In an action, inter alia, to recover damages for breach of contract and fraud, the plaintiff appeals from a judgment of the Supreme Court, Nassau County (Robbins, J.), dated November 10, 1988, which, upon an order dated November 4, 1988, which, inter alia, granted that branch of the defendants’ motion which was for summary judgment on the counterclaim of the defendant Selig & Sussman, Inc., in the principal sum of $680,000, representing the unpaid balance on a series of promissory notes, is in favor of Selig and Sussman, Inc., and against him in the principal sum of $680,000. The appeal brings up for review an order of the same court, dated February 28, 1989, which denied the plaintiff’s motion to renew his opposition to the motion for summary judgment (see, CPLR 5517; Schieck v Schieck, 138 AD2d 688; cf., Matter of Adam James B., 141 AD2d 634).
Ordered that the judgment and the order are affirmed, with one bill of costs.
The defendant Selig & Sussman, Inc., established its counterclaim as a matter of law by proof of the existence of the promissory notes and the nonpayment of each according to its terms (see, Marshall v Colvin Motor Parts, 140 AD2d 673; National Westminster Bank v Barrier Technology Corp., 131 AD2d 552).
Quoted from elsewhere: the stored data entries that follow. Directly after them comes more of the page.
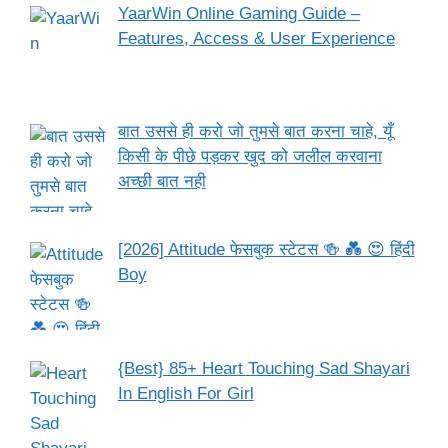
YaarWin Online Gaming Guide –
Features, Access & User Experience
बात उससे ही करो जो तुमसे बात करना चाहे, यूँ
किसी के पीछे पड़कर खुद को जलील करवाना
अच्छी बात नही
[2026] Attitude फेसबुक स्टेटस 🍻 💑 😍 हिंदी
Boy
{Best} 85+ Heart Touching Sad Shayari
In English For Girl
It was then incumbent upon the plaintiff to demonstrate, by admissible evidence, the existence of a triable issue of fact (see, Marshall v Colvin Motor Parts, supra, at 674) and the plaintiff failed to do so. The plaintiff’s claims of breach of contract and fraud amount to no more than unsubstantiated, conclusory assertions which were insufficient to defeat the grant of summary judgment in favor of the defendant Selig & Sussman, Inc. (see, Ihmels v Kahn, 126 AD2d 701; Blue Ridge Business Brokers v Ros-Mar Club, 121 AD2d 492). Moreover, the failure of the plaintiff to complete discovery did not preclude the grant of summary judgment to that defendant (see, Chemical Bank v PIC Motors Corp., 58 NY2d 1023, 1026).
The plaintiff’s motion for leave to renew his opposition to the motion for summary judgment was properly denied (see, Patti v Patti, 146 AD2d 757, 758).
We find no merit to the plaintiff’s remaining contentions.
Mangano, P. J., Thompson, Lawrence and O’Brien, JJ., concur.